You can make book on the fact that Adobe will consolidate and integrate some of its overlapping tools. And the likelihood is high that an all-in-one suite will be introduced that will have potential appeal to the business graphics user. And Adobe officials will probably take a stab at getting the attention of Office users; it would cost them little to try. The problem for Corel is one of proportion: What Adobe would define as a "stab” is not far removed from Corel’s entire annual marketing budget.

It will take about 18 months for this merger to be approved, structured, planned, and implemented. That window is Corel’s opportunity and never before has the time been so right to make a concerted and aggressive push into the business graphics space. Here are the things that Corel needs to do to accomplish this:

  • Continue to offer a $249 upgrade. While this sounds condescending to those of us who use the product professionally, an Office user would view a graphics package as a "utility,” and the invisible water mark on the wall to spend on a utility is $250.

  • Be everywhere that Office users are and be proactive about educating the masses. A lot of these users think that a graphics tool is the set of four built-in shapes that can be created from the Drawing toolbar, and they have no idea the difference between a vector and a bitmap.

  • Have relevant demos on how PhotoPaint can touch up any photo and how Draw can create importable graphics for any purpose whatsoever.

  • For the IT guys, show how graphic format issues can be a thing of the past. Show them how Draw can import even a PDF file and then re-export it as a metafile or a PNG file that flows seamlessly into a company’s workflow.

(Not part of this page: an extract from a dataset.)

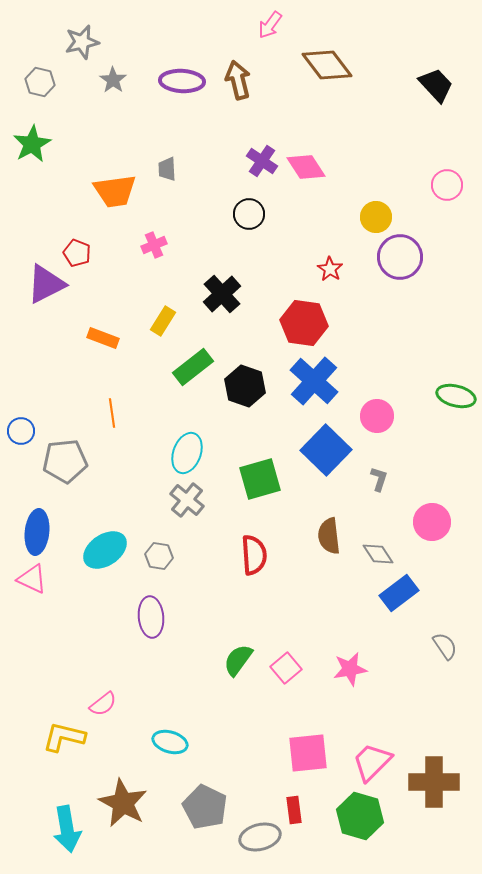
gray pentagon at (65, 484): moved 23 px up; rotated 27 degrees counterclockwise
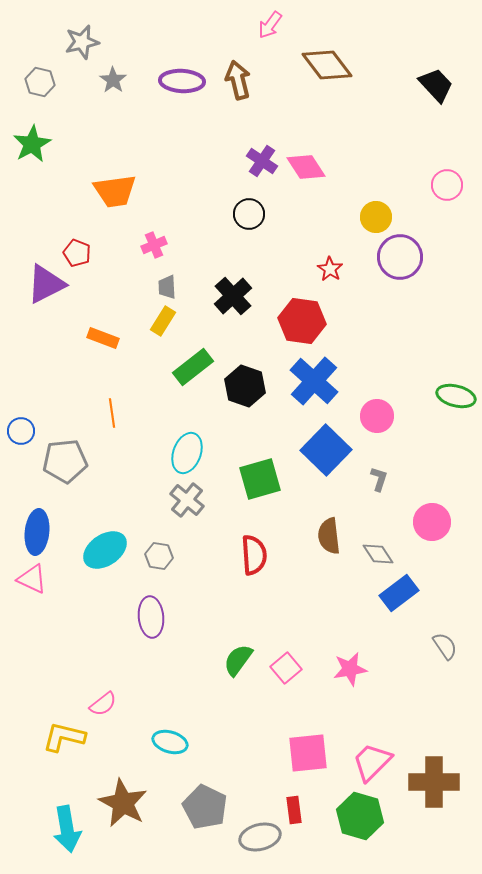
gray trapezoid at (167, 169): moved 118 px down
black cross at (222, 294): moved 11 px right, 2 px down
red hexagon at (304, 323): moved 2 px left, 2 px up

  • Rename the program back to CorelDraw. Corel Graphics Suite is an air-puffed mouthful that says nothing.

  • Leverage the popularity of Paint Shop Pro and create an entire sub-culture of chic around using it. These users have practically been an underground cult. It’s time to give them their day in the sun.

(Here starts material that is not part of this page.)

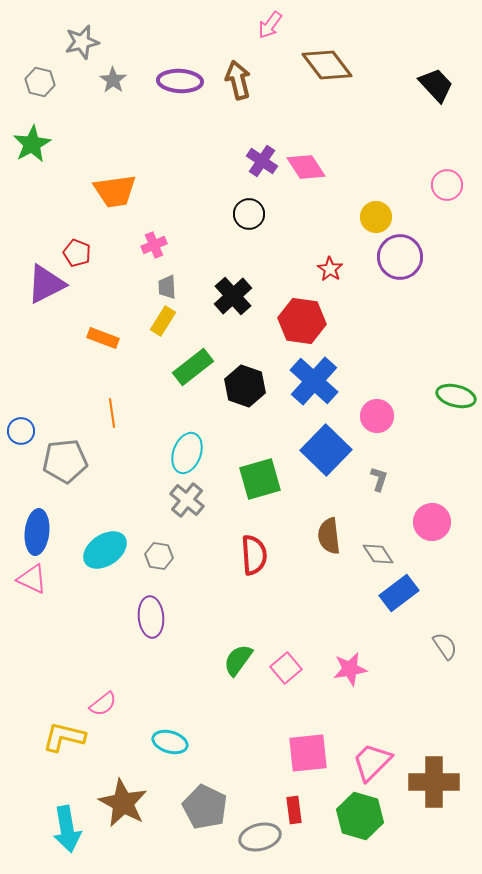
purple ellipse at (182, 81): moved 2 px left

  • And to that end, address the confusion around having three image-editing programs in one family. Painter is a hit with the Mac, understood. But does Corel really need two image editors under Windows? You can make a case for this logically, but practically, the risk is too high that users will be confused and just head for Photoshop.

    Should Corel decide to integrate PSP and Paint, the resulting product should be named Paint Shop Pro. There are just way too many users out there to make any other choice.

  • And if Corel does that, its next move should be to turn PSP into a verb. Put this down in the pet-peeve category, but we’re tired of hearing it said, and indeed having to say it ourselves on occasion, that "you just need to photoshop the background.” We might not be able to get away with "photopainting an image,” but it’s conceivable that one day we might be able to "paint shop that dark photo.”

Corel has some breathing room. For the first time since it found itself in the short-lived Linux frenzy back in 1999, it has the modest luxury of being able to look past its next quarterly results. The time is now to think about which corner the company can turn to ensure long-term solvency and prosperity in a market niche in which it can make a significant contribution. The Graphics Suite is such a good set of tools for the unsuspecting business user that it is capable of literally improving the lives of the people who become introduced to it.

CorelDraw: it makes life better.

This could be a singular message from the company as it enters the post-Macromedia era.